Principles that will govern my thoughts as I express them here (from my opening statement):


  • Freedom of the individual should be as total as possible, limited only by the fact that nobody should be free to cause physical injury to another, or to deprive another person of his freedoms.
  • Government is necessary primarily to provide those services that private enterprise won't, or won't at a price that people can afford.
  • No person has a right to have his own beliefs on religious, moral, political, or other controversial issues imposed on others who do not share those beliefs.

I believe that Abraham Lincoln expressed it very well:

“The legitimate object of government is to do for a community of people whatever they need to have done, but cannot do, at all, or cannot
so well do, for themselves — in their separate, individual capacities.”


Comments will be invited, and I will attempt to reply to any comments that are offered in a serious and non-abusive manner. However, I will not tolerate abusive or profane language (my reasoning is that this is my blog, and so I can control it; I wouldn't interfere with your using such language on your own!)

If anyone finds an opinion that I express to be contrary to my principles, they are welcome to point this out. I hope that I can make a rational case for my comments. Because, in fact, one label I'll happily accept is rationalist.

Tuesday, July 17, 2012

Organized labor's shocking power

Today I saw a piece in the Washington Examiner that inspired me to write this post because it shows why the power of organized labor needs to be curbed.

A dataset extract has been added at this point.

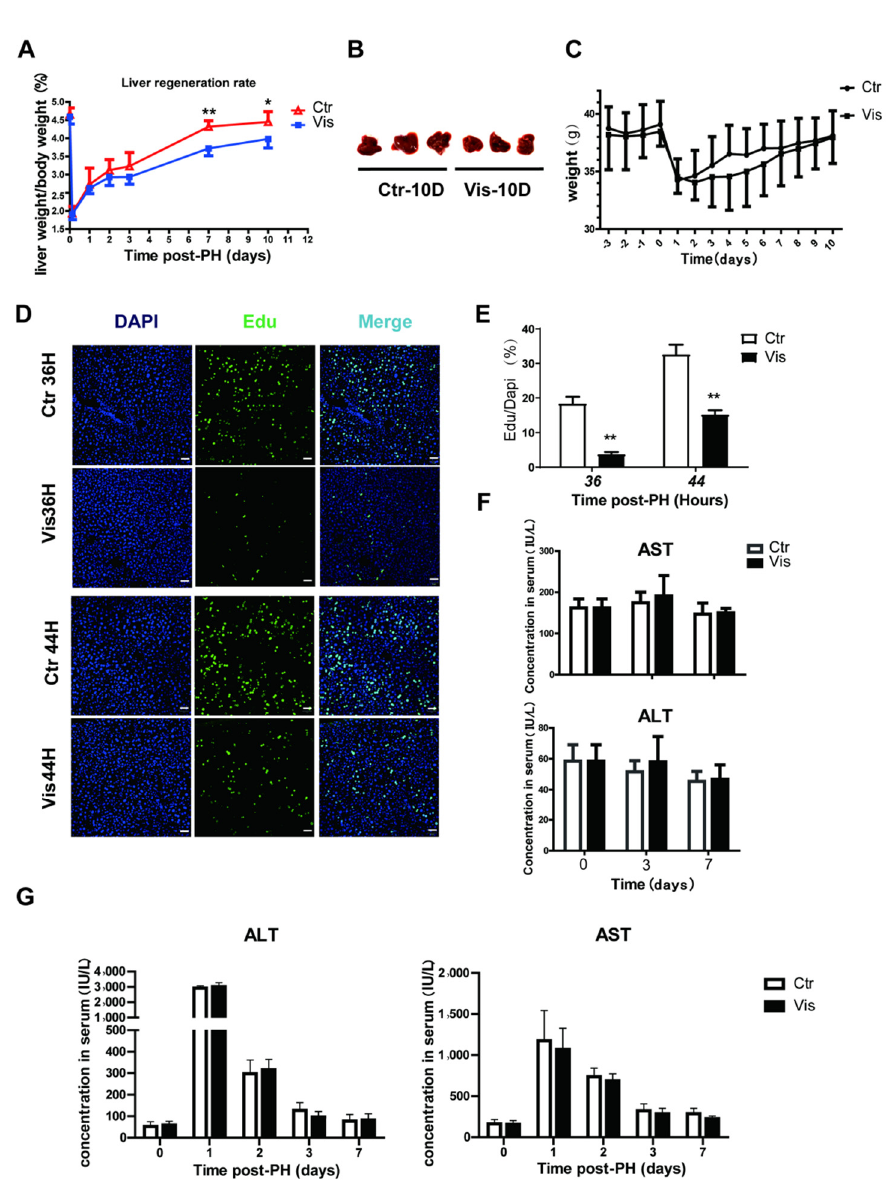
Figure 2. Vismodegib suppresses the rate of liver regeneration after PH. ( A ) Liver-to-body weight ratios of control and vismodegib-treated mice at different times after 70% partial hepatectomy (0, 3 h, 1 day, 2 days, 3 days, 7 days and 10 days), n = 5. ( B ) Images of mouse livers at 10 days post-PH between the two groups, n = 3. ( C ) The change in the body weight of the control and vismodegib- treated mice between 3 days pre-PH and 10 days post-PH; the trends of the two groups were consistent, n = 5. ( D ) Edu was used to analyze the difference in proliferative cell amounts between the normal and vismodegib-treated groups after PH. Representative immunofluorescence results 36 h and 44 h after PH. ( E ) Quantification percentage of Edu positive cells to DAPI positive cells shown in the histogram. ( F ) Changes in liver function index of normal mice treated with vismodegib (AST: aspartate aminotransferase, ALT: alanine aminotransferase) at different times (0, 3, 7 days). There was almost no difference between the two groups, n = 5. ( G ) Changes in liver function index (ALT and AST) of mice at different times post-PH in the two groups, n = 5. All data represent means ± SEM. * p < 0.05, ** p < 0.01 vs. control group.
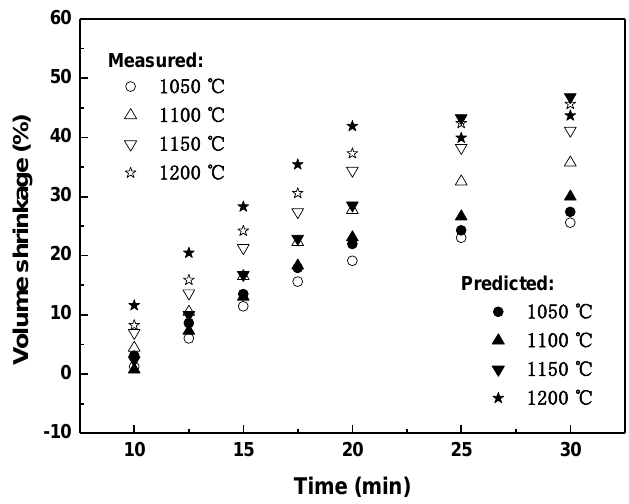
Figure 14. Comparison of measured and predicted volume shrinkage values. Table 4. Root mean square error (RMSE) values.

Entitled “Metro's absurd, tragic union rules,” the piece describes the case of a former bus driver for Washington's transit system, Ronald Taylor. Back in September 2008, Taylor was driving an empty bus back to the garage, and exceeded the speed limit by a significant amount, going through a red light, hitting a taxicab, killing one passenger and seriously injuring the passenger's wife and the cab driver. When the transit agency fired Taylor (which seems to me to be eminently appropriate!) the union forced them to reinstate him, and tried (thankfully without success) to allow him to drive a bus again rather than putting him where he could not endanger people's lives as a station manager:

…after Metro promptly fired Tabor from his job as a bus driver, it was forced by a labor arbitrator to reinstate him in May 2010, with a year and a half of back pay, on the grounds that it had not followed proper procedure in terminating him.

Not only was Taylor reinstated as a Metro employee, but his union, Amalgamated Transit Local 689, tried doggedly to force the transit agency to put him back behind the wheel of a bus. Taylor at least had the sense not to insist on this, instead agreeing to take a position as station manager, which he lost only this April after pleading guilty to the homicide charge.

At the time of the bizarre ruling to reinstate Taylor — in which arbitrators disregarded an eyewitness account of the accident — transit union boss Jackie Jeter stated that Metro lacked the authority to fire Taylor, and that “if they wanted Mr. Taylor to remain terminated, they should have put on a stronger case.”


The unmitigated gall of the Amalgamated Transit Union! The man sped through a red light, killed one man and injured two other people, and “Metro lacked the authority to fire Taylor”? If this isn't a reason that unions need to be restrained, I do not know what is. Fortunately, now that Taylor has been convicted in a court of law and put in jail, Metro can fire him with no grounds for the union to protest. But why were they forced to reinstate him in the first place?